(EXERCISE PASSAGE):
------------------------------

The final woman that I would like to tell you about is Elizabeth Jane (Rohr/Dimmick) McCormack. I have written about her before – Celebrating Women’s History Month – Elizabeth J. (Rohr) Dimmick McCormack – but I will try to briefly tell you about her. Her story is very impressive. Very. She had married Edward J. McCormack, son of Michael and Catherine in 1886. In 1898, he died. At the time, they had four children. Here’s the kicker. She was pregnant with their last child. Northern lower Michigan in the winter is not a nice place. For a young woman with four children and another one on the way, it can be brutal. Well, she bought a general store in Mio, Michigan and raised her kids. She never remarried either. To top everything off, when she was 69, she “adopted” her two of her granddaughters. They were 7 years old and younger. Something else, huh? I thought so too.

Elizabeth J. Rohr McCormack

Elizabeth McCormack behind the counter of her general store

I don’t want to have “favorites” here, but Catherine McCormack and her daughter-in-law, Elizabeth Rohr McCormack are two very impressive women. I am very proud that they were a part of the McCormack legacy.

I would like to mention two additional women. My mother and sister. My mother is something special. My sister is something else too. She and her husband had four kids of their own. About 5 or 6 years ago, they adopted three sisters.

------------------------------

(WORK REQUEST 1): In the passage about the McCormack women, what did Elizabeth McCormack buy to support her children after her husband died?
(WORK REQUEST 2): Go on with the passage about the McCormack women, starting after its final sentence.
The data stands apart from the passage about the McCormack women and is unrelated to it.

------------------------------

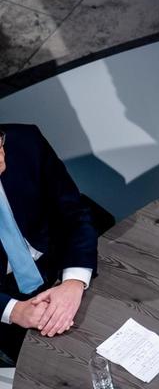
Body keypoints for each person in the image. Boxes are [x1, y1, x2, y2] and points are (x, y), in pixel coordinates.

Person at [0, 124, 98, 364]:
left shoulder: (26, 141)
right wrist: (14, 310)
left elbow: (74, 213)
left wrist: (74, 281)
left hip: (56, 267)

------------------------------

(RESPONSE 1): A general store in Mio, Michigan.

(RESPONSE 2):
Happy Mother’s Day to the women that I talked about here and to the rest of the McCormack mothers that I couldn’t mention due primarily to time and space!

I would like to thank you and everyone else for stopping by! I hope you learned something new and special.

Belated November McCormack family birthdays!

I know that it isn’t November any more, but I still wanted to remember the following people because if you are forgotten you are truly dead and I don’t want these people to be forgotten. So I apologize to them and to my readers for not getting this post done when I should have.

Here are the November birthdays that happened in the McCormack family.

Last Name, First & Mid Name                                        Birth Date                      Birth Place

Coon                         Margaret Lorriane                          12 Nov 1917                    Dewitt, Michigan
Dornauf                   Elizabeth Petronella                       12 Nov 1866                Weisbaden, Germany
McCormack            Arthur A.                                             14 Nov 1861                    London, Canada
McCormack            Edward James                                   21 Nov 1856                    London, Canada
McCormack            Gertrude “Betty” Jeanette               3 Nov 1917                     Sparks, Nevada
McCormack            Grace Ellen                                        24 Nov 1885                   Ypsilanti, Michigan
McCormack            Katherine Fidelia                             26 Nov 1870                   Ypsilanti, Michigan
Naugle                     Margaret Iseman                             4 Nov 1864                       Pennsylvania
Smith                        Suzanne Mae                                   16 Nov 1929                     Sioux City, Iowa

I know that I previously posted about Betty McCormack and Katherine McCormack for their birthdays, so I won’t talk about them here. But please visit their posts. They were both incredible ladies.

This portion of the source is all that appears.